TO-DO ITEM: Figure out how many lines in these records contain "fullSyncDatabase". Only the number belongs in the reply.

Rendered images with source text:
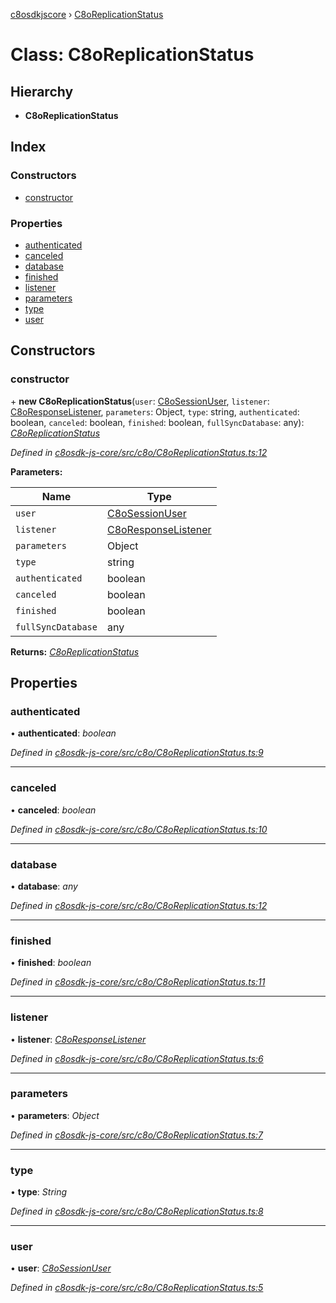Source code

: [c8osdkjscore](../README.md) › [C8oReplicationStatus](c8oreplicationstatus.md)

# Class: C8oReplicationStatus

## Hierarchy

* **C8oReplicationStatus**

## Index

### Constructors

* [constructor](c8oreplicationstatus.md#constructor)

### Properties

* [authenticated](c8oreplicationstatus.md#authenticated)
* [canceled](c8oreplicationstatus.md#canceled)
* [database](c8oreplicationstatus.md#database)
* [finished](c8oreplicationstatus.md#finished)
* [listener](c8oreplicationstatus.md#listener)
* [parameters](c8oreplicationstatus.md#parameters)
* [type](c8oreplicationstatus.md#type)
* [user](c8oreplicationstatus.md#user)

## Constructors

###  constructor

\+ **new C8oReplicationStatus**(`user`: [C8oSessionUser](c8osessionuser.md), `listener`: [C8oResponseListener](../interfaces/c8oresponselistener.md), `parameters`: Object, `type`: string, `authenticated`: boolean, `canceled`: boolean, `finished`: boolean, `fullSyncDatabase`: any): *[C8oReplicationStatus](c8oreplicationstatus.md)*

*Defined in [c8osdk-js-core/src/c8o/C8oReplicationStatus.ts:12](https://github.com/convertigo/c8osdk-angular/blob/3f9e8b7/src/c8o/C8oReplicationStatus.ts#L12)*

**Parameters:**

Name | Type |
------ | ------ |
`user` | [C8oSessionUser](c8osessionuser.md) |
`listener` | [C8oResponseListener](../interfaces/c8oresponselistener.md) |
`parameters` | Object |
`type` | string |
`authenticated` | boolean |
`canceled` | boolean |
`finished` | boolean |
`fullSyncDatabase` | any |

**Returns:** *[C8oReplicationStatus](c8oreplicationstatus.md)*

## Properties

###  authenticated

• **authenticated**: *boolean*

*Defined in [c8osdk-js-core/src/c8o/C8oReplicationStatus.ts:9](https://github.com/convertigo/c8osdk-angular/blob/3f9e8b7/src/c8o/C8oReplicationStatus.ts#L9)*

___

###  canceled

• **canceled**: *boolean*

*Defined in [c8osdk-js-core/src/c8o/C8oReplicationStatus.ts:10](https://github.com/convertigo/c8osdk-angular/blob/3f9e8b7/src/c8o/C8oReplicationStatus.ts#L10)*

___

###  database

• **database**: *any*

*Defined in [c8osdk-js-core/src/c8o/C8oReplicationStatus.ts:12](https://github.com/convertigo/c8osdk-angular/blob/3f9e8b7/src/c8o/C8oReplicationStatus.ts#L12)*

___

###  finished

• **finished**: *boolean*

*Defined in [c8osdk-js-core/src/c8o/C8oReplicationStatus.ts:11](https://github.com/convertigo/c8osdk-angular/blob/3f9e8b7/src/c8o/C8oReplicationStatus.ts#L11)*

___

###  listener

• **listener**: *[C8oResponseListener](../interfaces/c8oresponselistener.md)*

*Defined in [c8osdk-js-core/src/c8o/C8oReplicationStatus.ts:6](https://github.com/convertigo/c8osdk-angular/blob/3f9e8b7/src/c8o/C8oReplicationStatus.ts#L6)*

___

###  parameters

• **parameters**: *Object*

*Defined in [c8osdk-js-core/src/c8o/C8oReplicationStatus.ts:7](https://github.com/convertigo/c8osdk-angular/blob/3f9e8b7/src/c8o/C8oReplicationStatus.ts#L7)*

___

###  type

• **type**: *String*

*Defined in [c8osdk-js-core/src/c8o/C8oReplicationStatus.ts:8](https://github.com/convertigo/c8osdk-angular/blob/3f9e8b7/src/c8o/C8oReplicationStatus.ts#L8)*

___

###  user

• **user**: *[C8oSessionUser](c8osessionuser.md)*

*Defined in [c8osdk-js-core/src/c8o/C8oReplicationStatus.ts:5](https://github.com/convertigo/c8osdk-angular/blob/3f9e8b7/src/c8o/C8oReplicationStatus.ts#L5)*
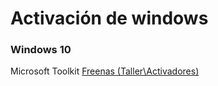 <!-- TITLE: Activar Windows -->
<!-- SUBTITLE: Metodos para activar windows -->

<span id="breadcrum"></span>
# Activación de windows
### Windows 10
 Microsoft Toolkit <a href="\\freenas\Taller\Activadores"> Freenas (Taller\Activadores) </a>
 
 
 
 
 
 
 <script>
	var fullURL = window.location.pathname;
	var urls = fullURL.split("/");
	var path = "/";
	urls.forEach(function(url){
		document.getElementById("breadcrum").innerHTML += "/";
		if(url == ""){
		document.getElementById("breadcrum").innerHTML += '<a href="/">Home</a>';
		}else{
			path +=url + "/";
			document.getElementById("breadcrum").innerHTML += '<a href="'+ path + '">' + url + '</a>';
		}
	});
</script>
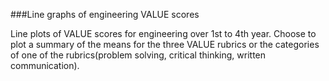 ###Line graphs of engineering VALUE scores

Line plots of VALUE scores for engineering over 1st to 4th year. Choose to plot a summary of the means for the three VALUE rubrics or the categories of one of the rubrics(problem solving, critical thinking, written communication). 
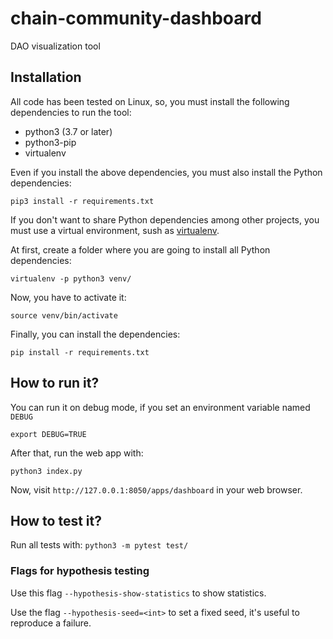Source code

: # chain-community-dashboard
DAO visualization tool

## Installation
All code has been tested on Linux, so, you must install the following dependencies to run the tool:

* python3 (3.7 or later)
* python3-pip
* virtualenv

Even if you install the above dependencies, you must also install the Python dependencies:

`pip3 install -r requirements.txt`

If you don't want to share Python dependencies among other projects, you must use a virtual environment, sush as [virtualenv](https://docs.python-guide.org/dev/virtualenvs/).

At first, create a folder where you are going to install all Python dependencies:

`virtualenv -p python3 venv/`

Now, you have to activate it:

`source venv/bin/activate`

Finally, you can install the dependencies:

`pip install -r requirements.txt`

## How to run it?
You can run it on debug mode, if you set an environment variable named `DEBUG`

`export DEBUG=TRUE`

After that, run the web app with:

`python3 index.py`

Now, visit `http://127.0.0.1:8050/apps/dashboard` in your web browser.

## How to test it?
Run all tests with:
`python3 -m pytest test/`

### Flags for hypothesis testing
Use this flag `--hypothesis-show-statistics` to show statistics.

Use the flag `--hypothesis-seed=<int>` to set a fixed seed, it's useful to reproduce a failure.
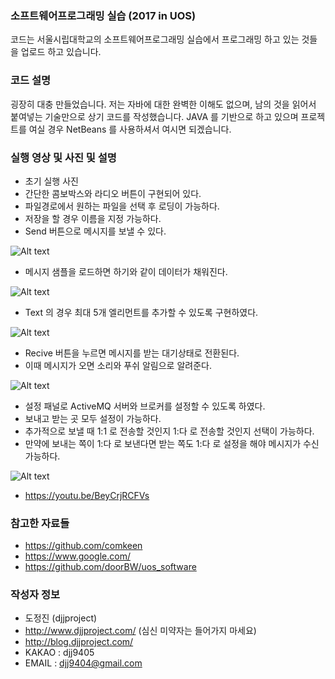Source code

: ### 소프트웨어프로그래밍 실습 (2017 in UOS)
코드는 서울시립대학교의 소프트웨어프로그래밍 실습에서 프로그래밍 하고 있는 것들을 업로드 하고 있습니다.

### 코드 설명
굉장히 대충 만들었습니다. 저는 자바에 대한 완벽한 이해도 없으며, 남의 것을 읽어서 붙여넣는 기술만으로 상기 코드를 작성했습니다.
JAVA 를 기반으로 하고 있으며 프로젝트를 여실 경우 NetBeans 를 사용하셔서 여시면 되겠습니다.

### 실행 영상 및 사진 및 설명
- 초기 실행 사진
- 간단한 콤보박스와 라디오 버튼이 구현되어 있다.
- 파일경로에서 원하는 파일을 선택 후 로딩이 가능하다.
- 저장을 할 경우 이름을 지정 가능하다.
- Send 버튼으로 메시지를 보낼 수 있다.

![Alt text](https://github.com/djjproject/univ-system-programming/blob/master/1.png?raw=true)

- 메시지 샘플을 로드하면 하기와 같이 데이터가 채워진다.

![Alt text](https://github.com/djjproject/univ-system-programming/blob/master/2.png?raw=true)

- Text 의 경우 최대 5개 엘리먼트를 추가할 수 있도록 구현하였다.

![Alt text](https://github.com/djjproject/univ-system-programming/blob/master/3.png?raw=true)

- Recive 버튼을 누르면 메시지를 받는 대기상태로 전환된다.
- 이때 메시지가 오면 소리와 푸쉬 알림으로 알려준다.

![Alt text](https://github.com/djjproject/univ-system-programming/blob/master/4.png?raw=true)

- 설정 패널로 ActiveMQ 서버와 브로커를 설정할 수 있도록 하였다.
- 보내고 받는 곳 모두 설정이 가능하다.
- 추가적으로 보낼 때 1:1 로 전송할 것인지 1:다 로 전송할 것인지 선택이 가능하다.
- 만약에 보내는 쪽이 1:다 로 보낸다면 받는 쪽도 1:다 로 설정을 해야 메시지가 수신 가능하다.

![Alt text](https://github.com/djjproject/univ-system-programming/blob/master/5.png?raw=true)



- https://youtu.be/BeyCrjRCFVs

### 참고한 자료들
- https://github.com/comkeen
- https://www.google.com/
- https://github.com/doorBW/uos_software

### 작성자 정보
- 도정진 (djjproject)
- http://www.djjproject.com/ (심신 미약자는 들어가지 마세요)
- http://blog.djjproject.com/
- KAKAO : djj9405
- EMAIL : djj9404@gmail.com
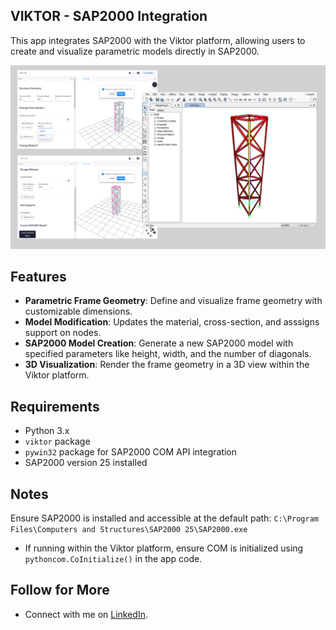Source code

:## VIKTOR - SAP2000 Integration

This app integrates SAP2000 with the Viktor platform, allowing users to create and visualize parametric models directly in SAP2000.

![Workflow](reference/thumbnail.png)

## Features

- **Parametric Frame Geometry**: Define and visualize frame geometry with customizable dimensions.
- **Model Modification**: Updates the material, cross-section, and asssigns support on nodes.
- **SAP2000 Model Creation**: Generate a new SAP2000 model with specified parameters like height, width, and the number of diagonals.
- **3D Visualization**: Render the frame geometry in a 3D view within the Viktor platform.

## Requirements

- Python 3.x
- `viktor` package
- `pywin32` package for SAP2000 COM API integration
- SAP2000 version 25 installed

## Notes
Ensure SAP2000 is installed and accessible at the default path:
   `C:\Program Files\Computers and Structures\SAP2000 25\SAP2000.exe`

- If running within the Viktor platform, ensure COM is initialized using `pythoncom.CoInitialize()` in the app code.

## Follow for More

- Connect with me on [LinkedIn](https://www.linkedin.com/in/alejandro-duarte-vendries-955778127/).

EXERCISE RESULT: 2